Düğüm noktası da burası. Çünkü dijital dönüşüm geometrik bir gelişme veriyor; yeni meslekler, yeni iş kolları, toplumsal girişimcilik ve bilgi ekonomisi gibi zenginlikler çıkıp geliyor.

Türkiye durumu
Türkiye OECD ülkeleri arasında bilgisayar kullanımında ortalamanın gerisinde (yüzde 40) gidiyor. Elektronik yazılım kullanımında keza, OECD ortalamasının (yüzde 20) altında, en düşük seviyedeyiz.
Dijital araçların kullanım hızı da ülkelere göre.
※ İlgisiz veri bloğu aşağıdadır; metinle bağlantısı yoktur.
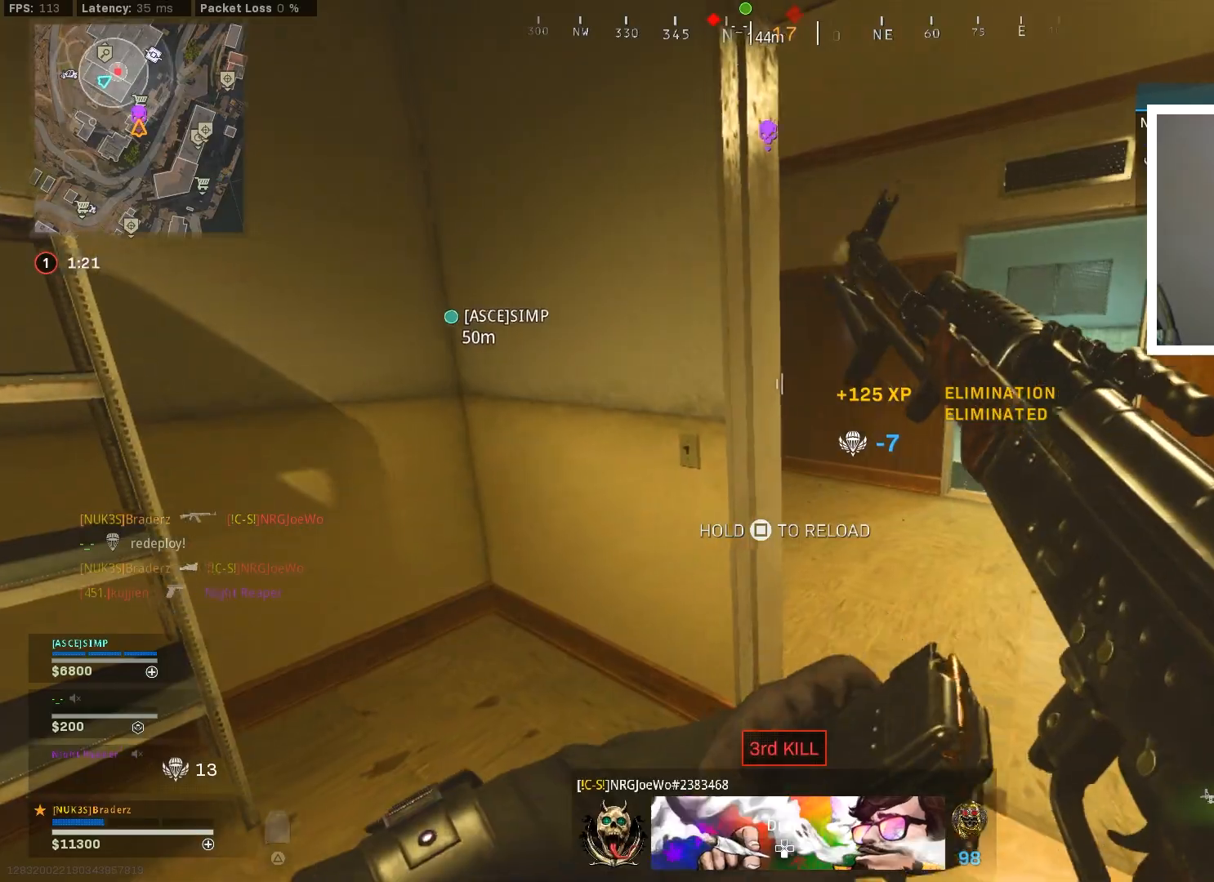
{"buttons": [], "left_stick": "up-left", "right_stick": "center", "events": [[134, "right_stick", "right"], [200, "left_stick", "up"], [317, "right_stick", "center"], [334, "left_stick", "up-left"]]}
OECD ülkelerinden Danimarka, İsveç ve Hollanda’nın dahil olduğu bir grup dijital araçları ve yazılım programlarını kullanma oranında çok yüksek ama Yunanistan, Şili ve Türkiye gibi ülkeler bilgi teknolojileri kullanımında çok geride.

Dijital vizyon
2030 yılına kadar 75 milyondan 375 milyona kadar çalışanın meslek değiştirmesi ve istihdam edilmeleri öngörülüyor (McKinsey Global Institute). 2030’a kadar yüzde 50 artarak devam edecek. Bu artış bilişim teknolojileri ve yazılım alanında olacak.

Kamu vizyonu
• ‘Sürekli Eğitim Merkezleri’nde ve tematik teknik kolejlerde dijital teknoloji kullanıcıları yetiştirilecek.
• Üniversitelerimizde dijital teknoloji geliştiricileri yetiştiren programlar çoğaltılacak.
• Eğitimin her kademesinde eğitimcilere dijital yetkinlikler kazandırılacak.
• Dijital teknoloji alanlarında doktora öğrenimi desteklenecek.
• Özel teşvikler ve desteklerle dijital yetkinliklere sahip işgücü sanayi ile buluşturulacak.
• Dijital dönüşüm farkındalığı artırılacak ve yaygınlaştırılacak.
• Dijital dönüşüm paydaşları arasında işbirliği geliştirilecektir.
• Dijital dönüşüm sektörünün ilk aradığı, problem çözme becerisi ve yeni alanları öğrenme kapasitesidir. Sosyal iletişim, takım çalışması becerileri vb. devam ediyor. Bu husus eğitim iskeleti olacaktır.
• Odak teknoloji alanlarına (bulut bilişim, büyük veri, yapay zekâ, otonom robotlar vb.) yönelik teknoloji yol haritaları hazırlanacak.
• Uygulamalı Ar-Ge stratejisi hazırlanacak.
• Odak teknoloji alanlarında uygulamalı araştırma merkezleri kurulacak.
• Dijital Teknolojiler Programı başlatılacaktır.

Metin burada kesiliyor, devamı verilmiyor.